With the Launceston Tornadoes losing four of their highest profile players from last year, Stella, 23, will be expected to help with leadership of the side. It is a role she says she is looking forward to, giving the assistance back to junior players she once received herself as a freshman. She is already referred to as ‘the key Kiwi’.

With the Townsville Fire last season, Stella averaged 8.4 points, 3.9 rebounds and 2.9 assists a game. “The WNBL is a really intense league,”

Stella says, “probably in the top five of all the leagues around the world. We have players who play in the American WNBA and in Europe come to play in the WNBL, so the competition is at a really high level and is intense from start to finish.”

WNBL aside, it is a big year for the Tall Ferns and Stella says she’d love to be involved again this season.

“We have a massive year with the Olympic qualifiers coming up in early 2020,” she says. “To even qualify for the olympic qualifiers, we have to compete really well in the Asia Cup and if we do that we get a chance to set foot on the biggest stage. So 2019 is really important for us as a program. It will be tough and demanding and I hope to be a part of that challenge.”

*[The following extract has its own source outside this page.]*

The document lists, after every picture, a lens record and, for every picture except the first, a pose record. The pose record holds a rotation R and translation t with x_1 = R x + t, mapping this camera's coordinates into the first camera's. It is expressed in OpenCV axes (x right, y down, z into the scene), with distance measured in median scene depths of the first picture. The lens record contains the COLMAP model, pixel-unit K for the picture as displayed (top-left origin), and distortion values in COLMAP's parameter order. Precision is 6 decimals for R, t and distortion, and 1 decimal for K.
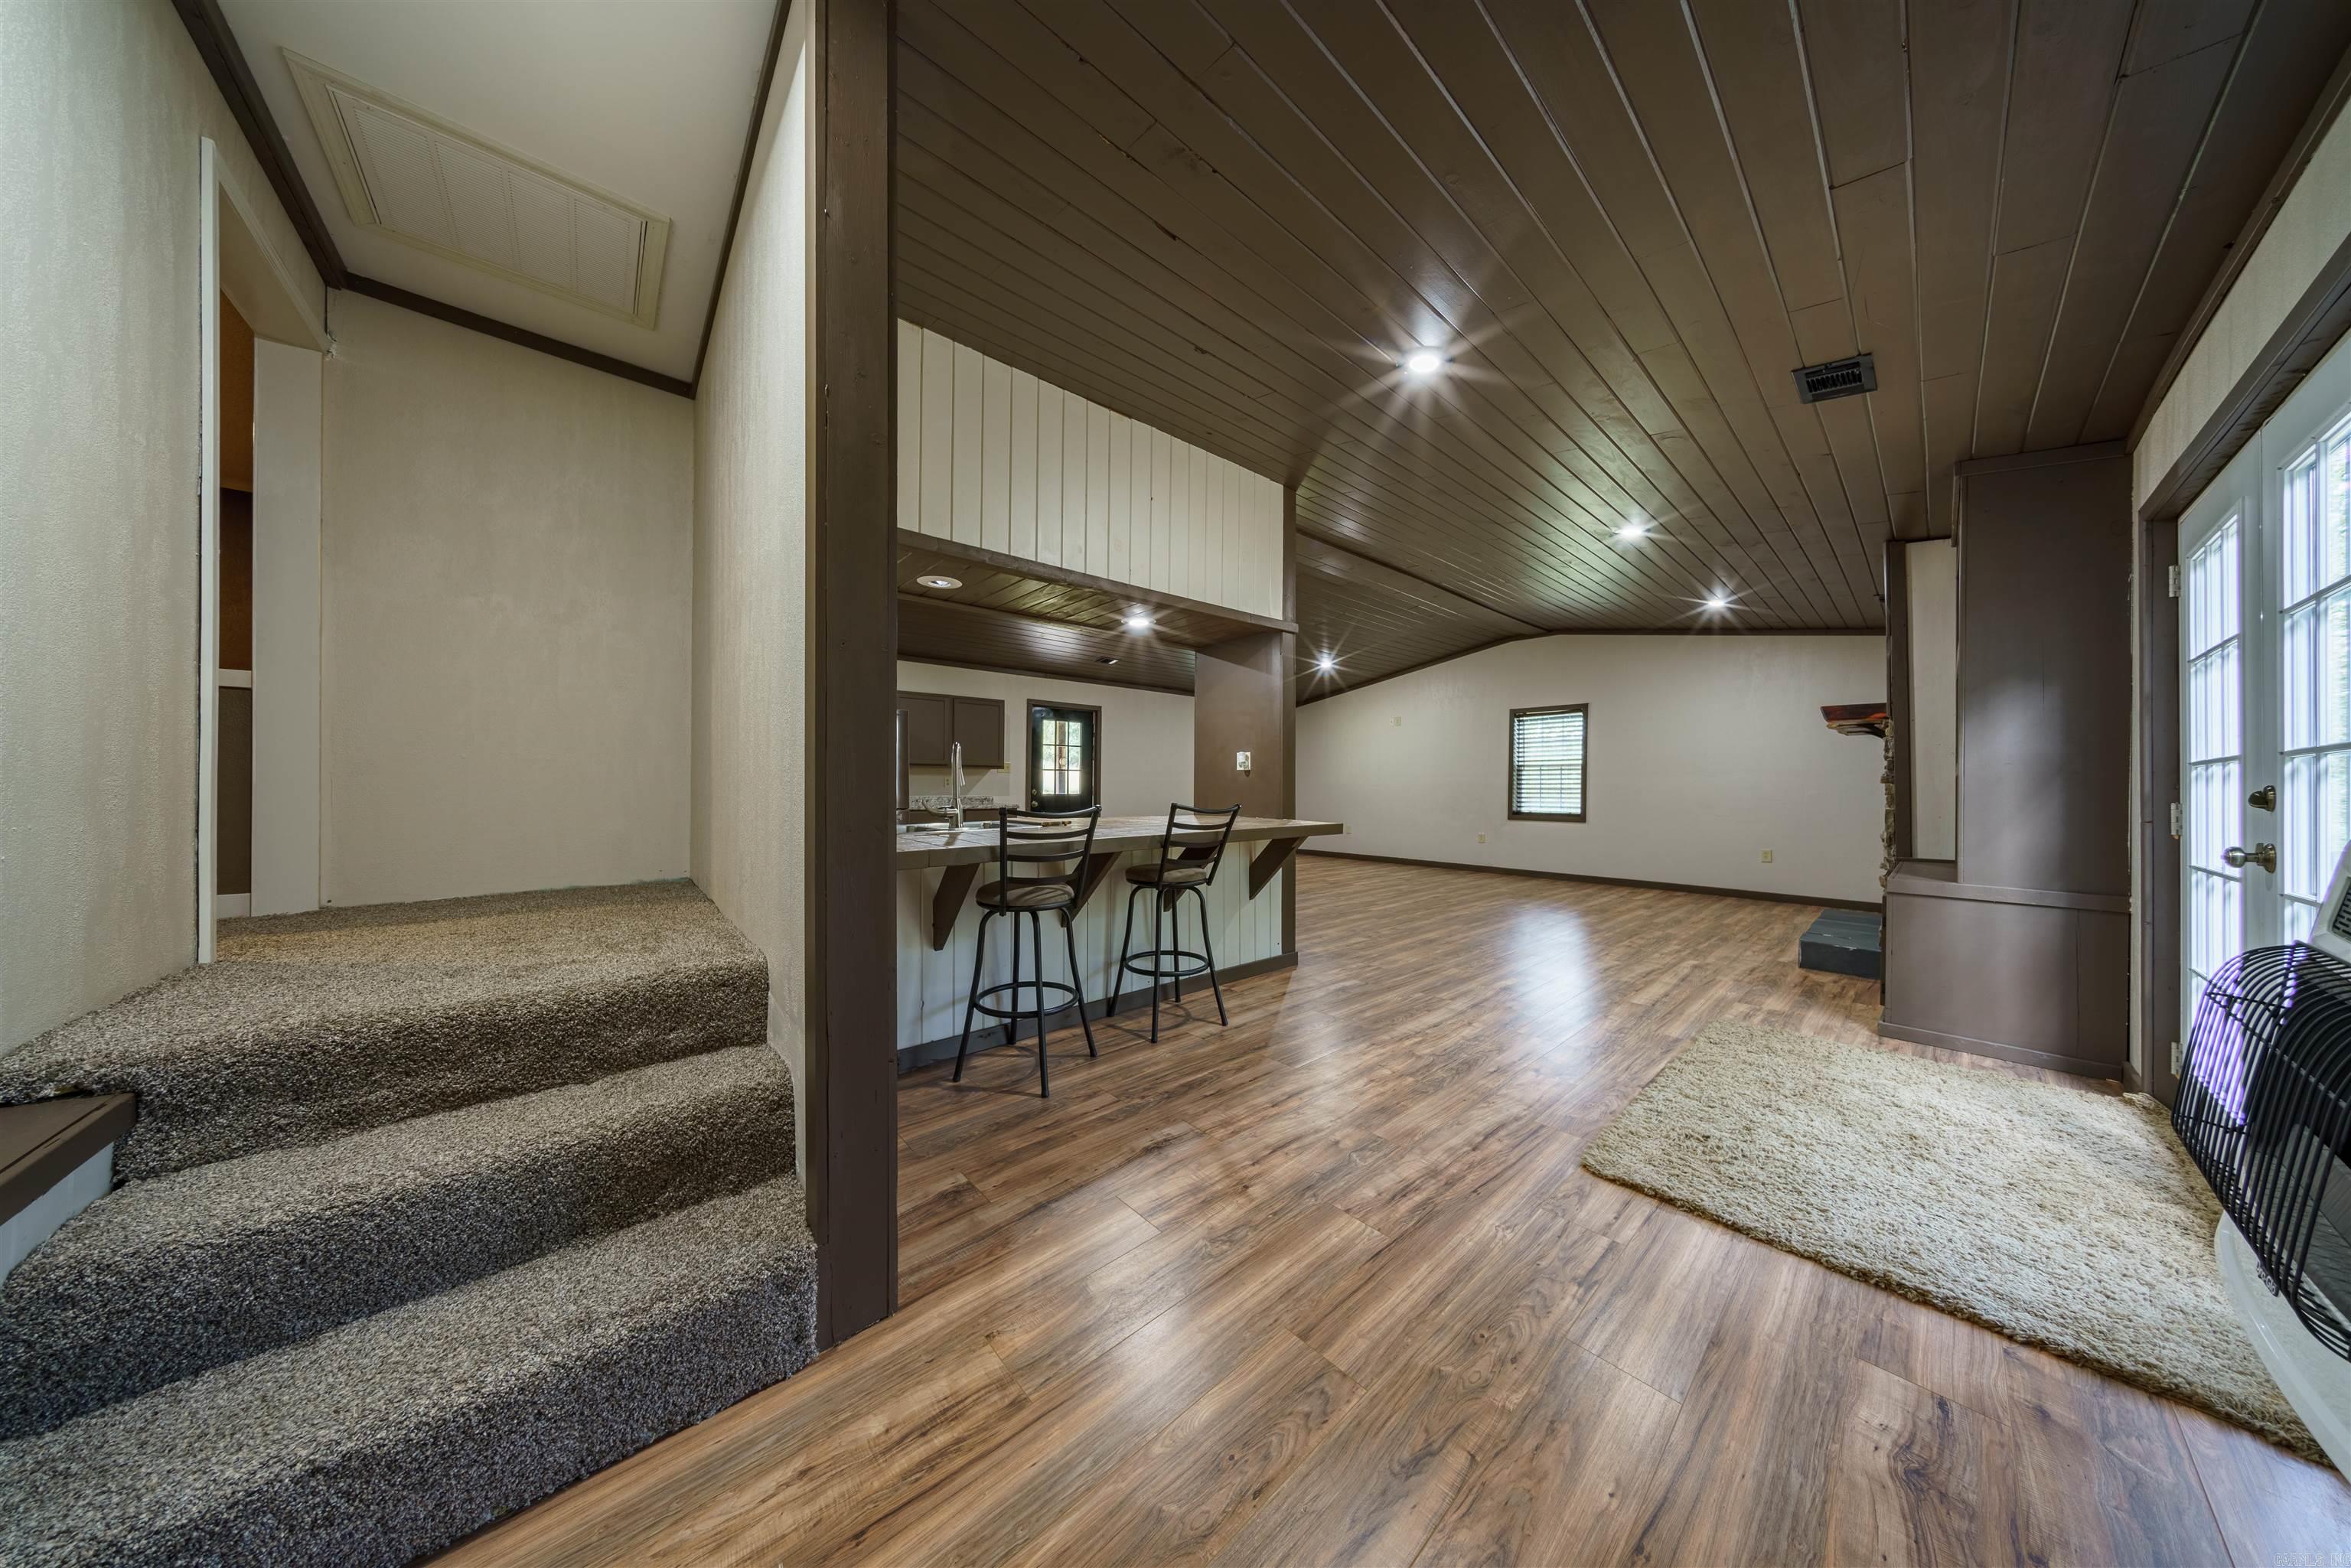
lens RADIAL K [[669.6, 0, 1162.4], [0, 669.6, 788.4], [0, 0, 1]] dist [-0.006106, 0.000747]
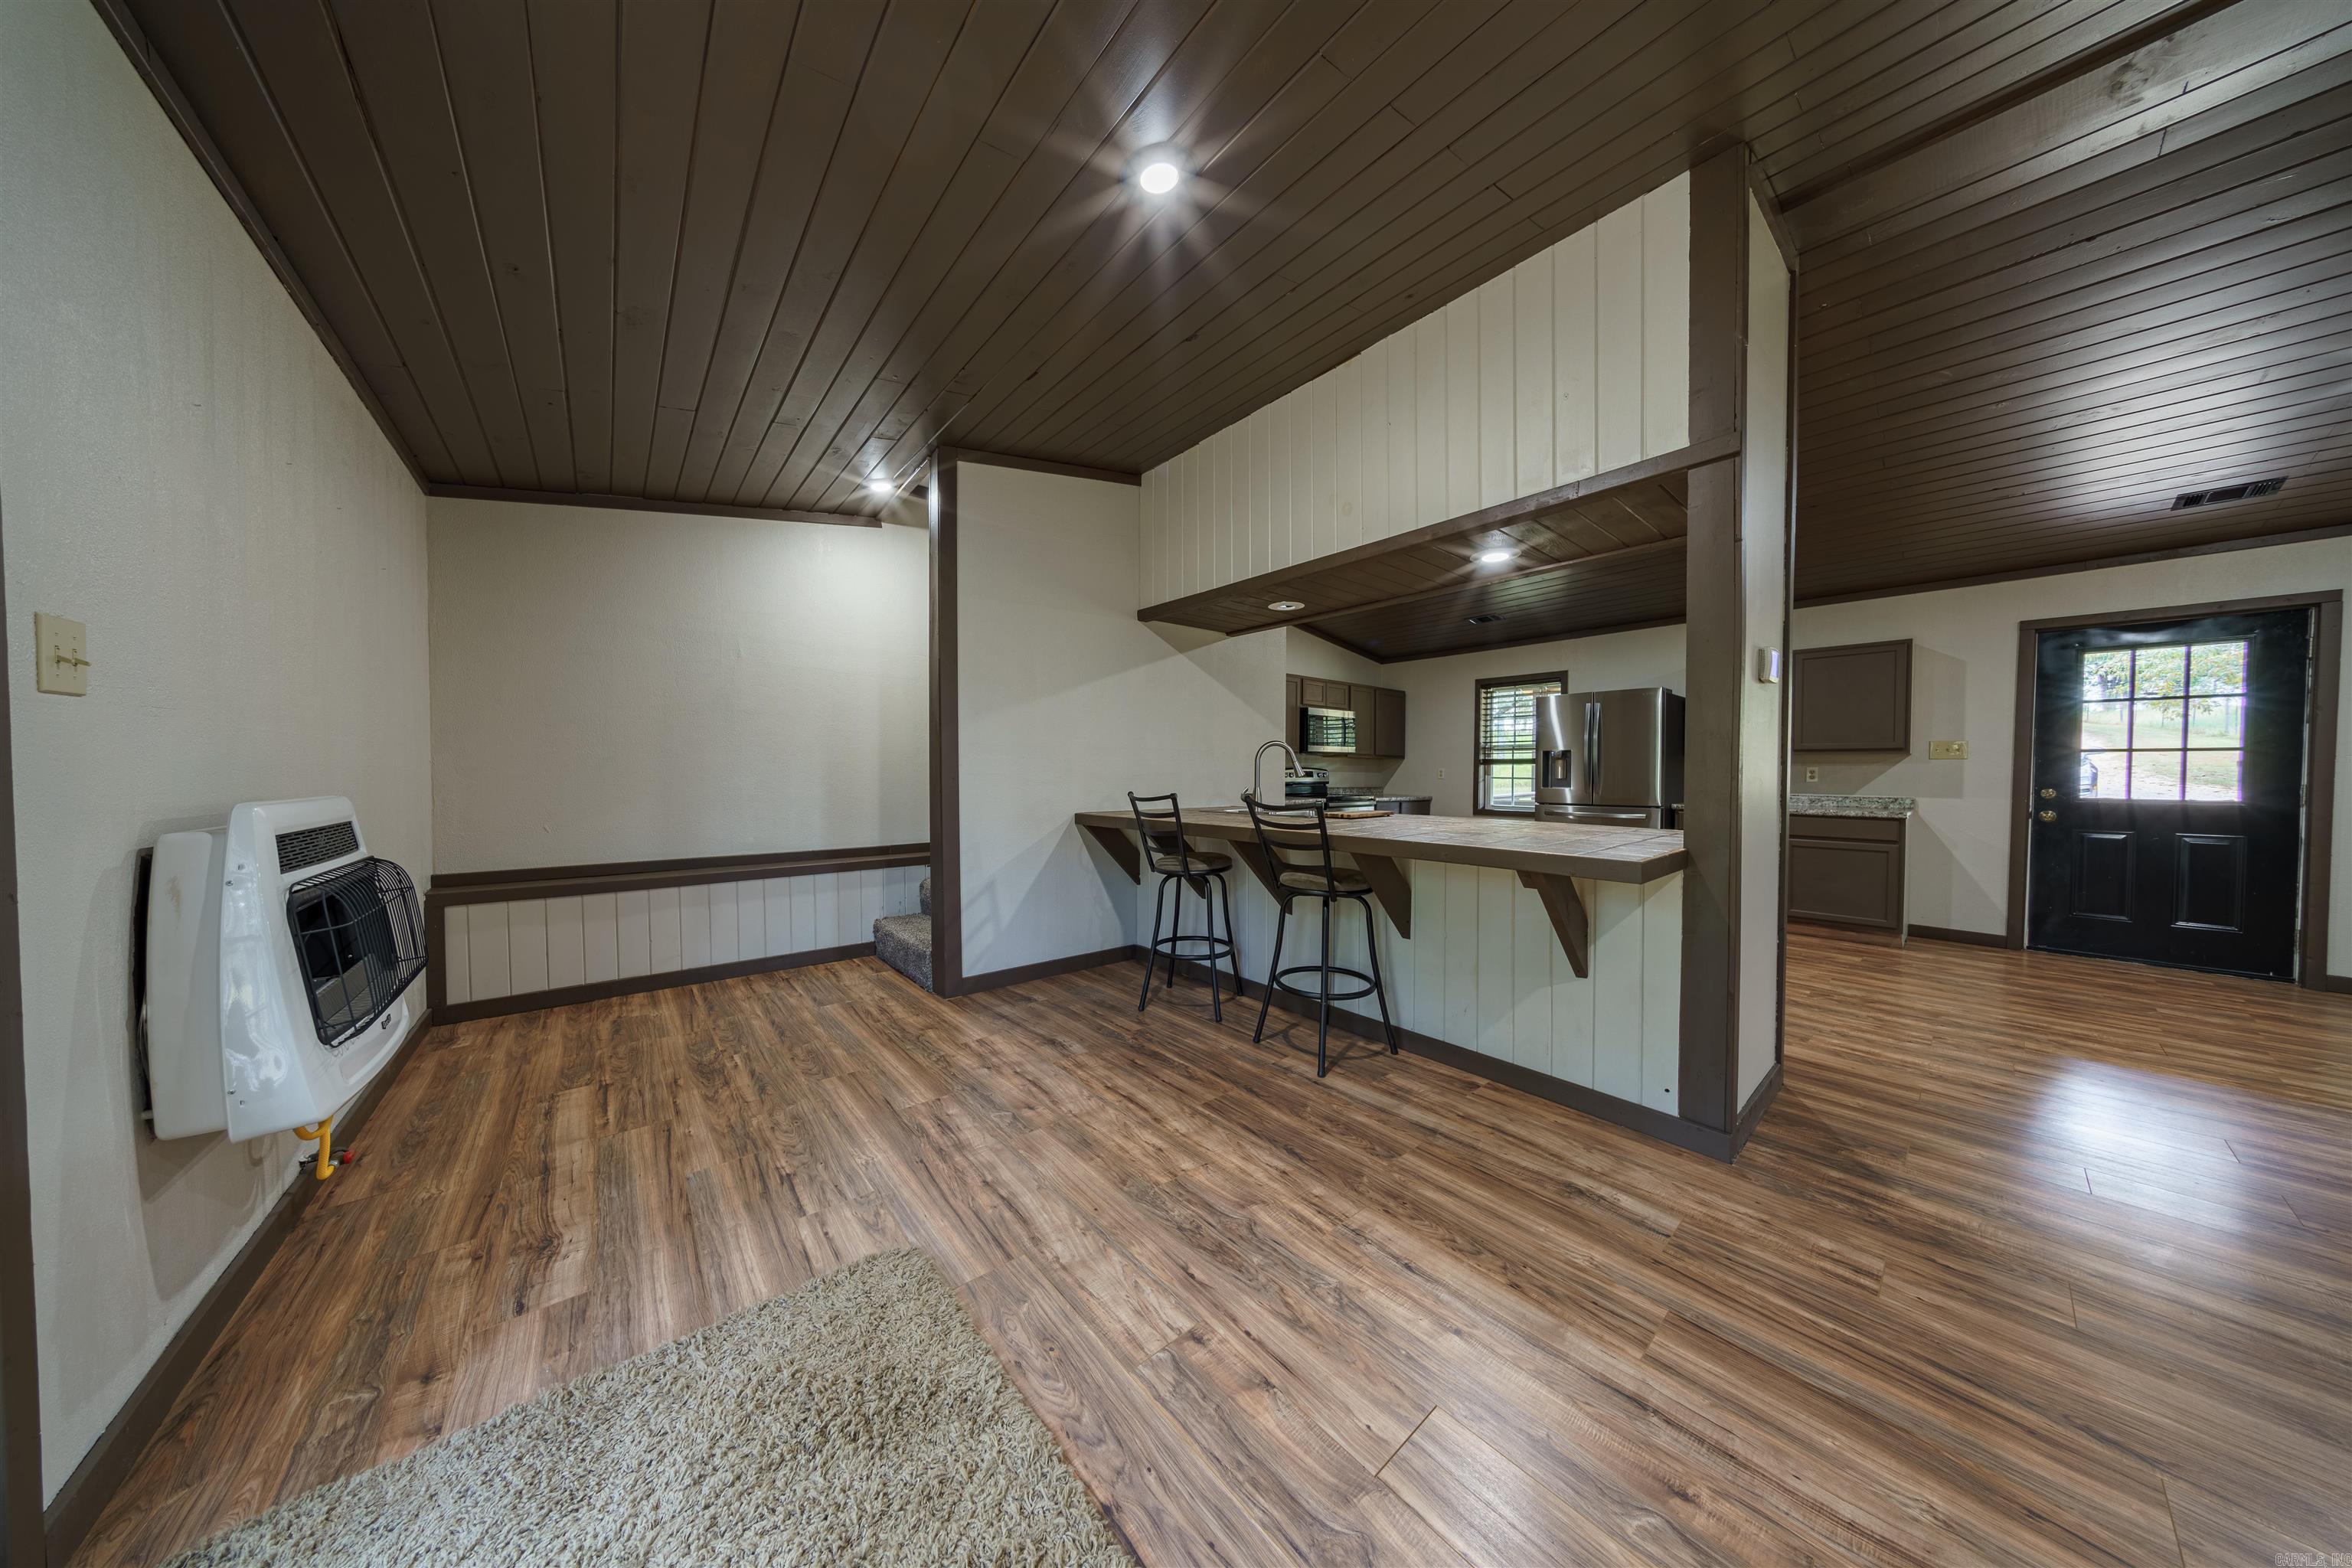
lens RADIAL K [[669.9, 0, 1165.3], [0, 669.9, 782.3], [0, 0, 1]] dist [-0.006106, 0.000747]
pose [[-0.007009, 0.009226, -0.999933, 1.157642], [-0.009379, 0.999913, 0.009292, -0.005147], [0.999931, 0.009444, -0.006922, 1.060376]]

Top women's sport, especially football, has made big inroads in recent times with major television /streaming coverage worldwide. Is Basketball doing enough to help promote their women?

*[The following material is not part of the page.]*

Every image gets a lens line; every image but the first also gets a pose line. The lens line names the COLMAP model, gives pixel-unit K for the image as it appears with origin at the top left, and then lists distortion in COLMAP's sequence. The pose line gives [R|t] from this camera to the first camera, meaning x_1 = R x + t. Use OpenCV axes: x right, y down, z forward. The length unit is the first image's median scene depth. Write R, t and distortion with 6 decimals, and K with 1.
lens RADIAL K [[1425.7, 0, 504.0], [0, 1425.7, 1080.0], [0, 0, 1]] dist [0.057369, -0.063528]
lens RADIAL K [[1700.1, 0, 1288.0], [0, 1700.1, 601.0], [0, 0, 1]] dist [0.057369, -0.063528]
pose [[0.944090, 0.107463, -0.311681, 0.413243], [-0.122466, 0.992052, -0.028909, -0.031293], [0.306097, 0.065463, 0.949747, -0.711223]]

Stella says that in her opinion there are improvements to be made to enable the sport to realise its full potential. “The men are much more advanced in this area,” she says, “and it feels like the women are somewhat left behind.

We could use more support, but I do believe the people behind women’s basketball in New Zealand are of the utmost quality and doing the best they can to help us succeed with the little support they get.”

The NBL1 season opens for Stella and the Tornadoes on March 30th against the Southern Sabres from Cheltenham, Victoria.